THINGS TO DO:
1 > Translate this sentence from the text on Dragica's recovery at MossRehab into Spanish: "She has enjoyed working with a variety of clinicians, researchers, and staff members at MossRehab over the years."
2 > From the text on Dragica's recovery at MossRehab, copy word for word the stretch from "MossRehab physician Thomas" through "of her life.".

EXERCISE TEXT:
◇ ◇ ◇

MossRehab physician Thomas Watanabe, MD, has been instrumental in helping Dragica work through the emotional, mental, and physical aspects of her recovery. “I can say he’s my hero. He saved my life,” Dragica said of Dr. Watanabe. She has enjoyed working with a variety of clinicians, researchers, and staff members at MossRehab over the years. “They’ve become like my family,” Dragica stated. Through her clinical care, she has developed trust in the team at MossRehab and a deep appreciation of their efforts to help her through what she described as the biggest challenge of her life.
For people like Dragica who have experienced a traumatic brain injury, the road to recovery can take months to years. She has continued to benefit from rehabilitation services at MossRehab over the past five years, as well as innovative programs that have helped bring joy to her life. In particular, MossRehab offers horticultural therapy for patients through their “Shoots and Roots” program at the Alice and Herbert Sachs Therapeutic Conservatory. The Conservatory provides opportunities for patients to work with clinicians in a real-world environment to meet their rehabilitation goals, and it also serves as a plant-filled space where patients and visitors can relax and clear their minds.

◇ ◇ ◇

EXTRACTED INFORMATION:
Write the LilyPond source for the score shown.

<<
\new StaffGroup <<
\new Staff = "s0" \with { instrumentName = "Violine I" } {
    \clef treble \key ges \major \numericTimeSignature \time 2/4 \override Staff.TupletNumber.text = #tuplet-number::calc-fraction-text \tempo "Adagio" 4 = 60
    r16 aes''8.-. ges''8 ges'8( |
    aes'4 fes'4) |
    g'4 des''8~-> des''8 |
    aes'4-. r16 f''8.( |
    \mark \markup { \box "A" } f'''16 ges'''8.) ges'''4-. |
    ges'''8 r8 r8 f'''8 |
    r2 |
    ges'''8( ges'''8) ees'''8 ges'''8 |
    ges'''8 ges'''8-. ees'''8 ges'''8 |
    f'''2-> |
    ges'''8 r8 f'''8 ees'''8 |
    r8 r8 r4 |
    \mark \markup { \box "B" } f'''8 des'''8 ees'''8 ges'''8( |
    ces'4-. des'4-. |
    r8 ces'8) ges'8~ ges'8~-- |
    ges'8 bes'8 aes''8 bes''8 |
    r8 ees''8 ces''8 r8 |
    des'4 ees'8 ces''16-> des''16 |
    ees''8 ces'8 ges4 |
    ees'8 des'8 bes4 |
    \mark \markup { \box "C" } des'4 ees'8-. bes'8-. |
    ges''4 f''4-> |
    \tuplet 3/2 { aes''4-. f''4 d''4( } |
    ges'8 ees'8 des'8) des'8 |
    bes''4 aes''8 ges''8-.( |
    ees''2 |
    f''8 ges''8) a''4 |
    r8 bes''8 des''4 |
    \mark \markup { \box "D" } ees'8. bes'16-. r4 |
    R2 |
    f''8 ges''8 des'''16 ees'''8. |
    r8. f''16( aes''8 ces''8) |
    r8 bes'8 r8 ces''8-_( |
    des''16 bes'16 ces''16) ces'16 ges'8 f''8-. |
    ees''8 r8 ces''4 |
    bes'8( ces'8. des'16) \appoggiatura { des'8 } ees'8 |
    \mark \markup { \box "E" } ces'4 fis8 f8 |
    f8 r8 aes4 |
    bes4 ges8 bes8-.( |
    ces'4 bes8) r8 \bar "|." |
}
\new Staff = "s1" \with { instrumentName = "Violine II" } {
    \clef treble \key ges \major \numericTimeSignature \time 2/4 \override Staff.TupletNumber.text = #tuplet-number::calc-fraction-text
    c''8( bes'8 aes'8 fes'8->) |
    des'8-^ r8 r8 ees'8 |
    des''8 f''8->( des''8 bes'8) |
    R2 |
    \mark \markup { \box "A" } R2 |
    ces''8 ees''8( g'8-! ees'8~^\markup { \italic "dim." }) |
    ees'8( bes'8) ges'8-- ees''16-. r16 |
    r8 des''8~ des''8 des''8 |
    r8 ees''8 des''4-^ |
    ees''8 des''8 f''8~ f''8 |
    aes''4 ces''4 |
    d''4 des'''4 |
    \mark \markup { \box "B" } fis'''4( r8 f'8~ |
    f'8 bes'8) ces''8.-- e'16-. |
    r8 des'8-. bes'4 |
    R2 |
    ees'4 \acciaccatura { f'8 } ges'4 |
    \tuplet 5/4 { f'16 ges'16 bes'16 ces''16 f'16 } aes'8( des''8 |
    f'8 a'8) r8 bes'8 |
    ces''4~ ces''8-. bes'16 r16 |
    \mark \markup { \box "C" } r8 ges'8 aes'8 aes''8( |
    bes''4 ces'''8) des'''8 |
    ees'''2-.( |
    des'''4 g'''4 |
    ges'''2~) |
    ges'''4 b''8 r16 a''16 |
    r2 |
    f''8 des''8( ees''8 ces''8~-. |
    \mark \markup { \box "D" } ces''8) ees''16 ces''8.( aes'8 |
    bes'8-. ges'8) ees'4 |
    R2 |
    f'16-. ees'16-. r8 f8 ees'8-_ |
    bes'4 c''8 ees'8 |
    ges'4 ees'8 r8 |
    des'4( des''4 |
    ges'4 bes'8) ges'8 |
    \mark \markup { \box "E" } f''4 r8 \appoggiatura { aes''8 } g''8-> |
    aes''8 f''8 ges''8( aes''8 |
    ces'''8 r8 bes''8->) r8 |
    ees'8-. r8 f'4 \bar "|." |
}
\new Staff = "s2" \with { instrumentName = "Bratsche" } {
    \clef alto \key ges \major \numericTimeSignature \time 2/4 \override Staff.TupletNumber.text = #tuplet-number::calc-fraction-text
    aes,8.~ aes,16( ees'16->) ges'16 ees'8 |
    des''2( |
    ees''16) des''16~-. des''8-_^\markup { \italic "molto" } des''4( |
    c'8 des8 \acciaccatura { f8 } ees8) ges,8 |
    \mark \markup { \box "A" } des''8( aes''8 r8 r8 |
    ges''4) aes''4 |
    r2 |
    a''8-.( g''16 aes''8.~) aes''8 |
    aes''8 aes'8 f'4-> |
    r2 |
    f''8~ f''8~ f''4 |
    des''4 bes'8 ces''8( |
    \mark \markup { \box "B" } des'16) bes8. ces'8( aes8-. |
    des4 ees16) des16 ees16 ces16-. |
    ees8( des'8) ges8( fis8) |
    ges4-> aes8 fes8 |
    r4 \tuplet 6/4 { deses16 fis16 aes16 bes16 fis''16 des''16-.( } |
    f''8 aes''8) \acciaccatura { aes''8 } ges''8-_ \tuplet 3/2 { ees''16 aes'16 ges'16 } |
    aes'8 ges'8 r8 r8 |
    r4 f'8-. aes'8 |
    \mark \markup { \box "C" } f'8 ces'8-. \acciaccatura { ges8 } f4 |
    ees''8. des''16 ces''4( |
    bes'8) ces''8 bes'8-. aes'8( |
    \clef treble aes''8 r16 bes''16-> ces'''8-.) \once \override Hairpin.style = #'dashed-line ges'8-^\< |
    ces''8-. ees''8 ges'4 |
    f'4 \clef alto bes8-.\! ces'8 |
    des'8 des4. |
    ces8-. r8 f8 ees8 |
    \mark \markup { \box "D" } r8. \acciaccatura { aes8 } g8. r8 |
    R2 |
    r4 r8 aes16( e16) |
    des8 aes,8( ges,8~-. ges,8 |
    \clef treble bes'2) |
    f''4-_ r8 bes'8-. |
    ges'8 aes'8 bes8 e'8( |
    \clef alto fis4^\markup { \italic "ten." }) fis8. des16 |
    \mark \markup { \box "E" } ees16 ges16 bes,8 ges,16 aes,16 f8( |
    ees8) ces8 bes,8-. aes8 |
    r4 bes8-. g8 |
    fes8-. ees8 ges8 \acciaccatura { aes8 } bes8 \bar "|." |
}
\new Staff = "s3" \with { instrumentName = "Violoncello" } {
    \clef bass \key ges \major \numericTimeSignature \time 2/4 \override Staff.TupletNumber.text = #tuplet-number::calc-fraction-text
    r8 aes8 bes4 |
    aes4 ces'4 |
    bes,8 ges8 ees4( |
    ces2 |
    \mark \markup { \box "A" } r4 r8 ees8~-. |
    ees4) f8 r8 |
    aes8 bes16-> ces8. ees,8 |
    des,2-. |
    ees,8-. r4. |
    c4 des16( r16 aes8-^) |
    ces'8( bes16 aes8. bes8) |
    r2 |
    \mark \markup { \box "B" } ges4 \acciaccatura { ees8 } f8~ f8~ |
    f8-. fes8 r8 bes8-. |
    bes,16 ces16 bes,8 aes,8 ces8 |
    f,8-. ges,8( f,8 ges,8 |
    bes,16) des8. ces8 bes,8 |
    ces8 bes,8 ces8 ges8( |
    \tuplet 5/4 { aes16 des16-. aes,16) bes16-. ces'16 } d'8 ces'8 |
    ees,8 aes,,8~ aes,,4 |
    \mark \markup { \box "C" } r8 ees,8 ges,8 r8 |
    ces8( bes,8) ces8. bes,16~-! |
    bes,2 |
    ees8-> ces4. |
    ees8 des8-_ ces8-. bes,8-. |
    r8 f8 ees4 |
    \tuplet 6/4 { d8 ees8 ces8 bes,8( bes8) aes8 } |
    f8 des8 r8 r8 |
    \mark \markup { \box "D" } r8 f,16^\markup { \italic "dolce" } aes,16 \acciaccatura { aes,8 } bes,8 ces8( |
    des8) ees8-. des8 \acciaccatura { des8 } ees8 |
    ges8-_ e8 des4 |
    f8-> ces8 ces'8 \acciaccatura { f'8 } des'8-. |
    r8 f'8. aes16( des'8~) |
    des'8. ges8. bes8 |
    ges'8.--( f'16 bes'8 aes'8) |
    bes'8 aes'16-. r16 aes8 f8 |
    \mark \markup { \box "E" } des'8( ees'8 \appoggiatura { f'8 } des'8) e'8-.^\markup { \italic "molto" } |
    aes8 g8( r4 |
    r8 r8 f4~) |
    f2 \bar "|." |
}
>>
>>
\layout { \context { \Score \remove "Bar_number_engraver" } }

◇ ◇ ◇

RESPONSES BY ITEM NUMBER:
1 > Ha disfrutado de trabajar con una variedad de profesionales clínicos, investigadores y miembros del personal de MossRehab a lo largo de los años.

2 >
MossRehab physician Thomas Watanabe, MD, has been instrumental in helping Dragica work through the emotional, mental, and physical aspects of her recovery. “I can say he’s my hero. He saved my life,” Dragica said of Dr. Watanabe. She has enjoyed working with a variety of clinicians, researchers, and staff members at MossRehab over the years. “They’ve become like my family,” Dragica stated. Through her clinical care, she has developed trust in the team at MossRehab and a deep appreciation of their efforts to help her through what she described as the biggest challenge of her life.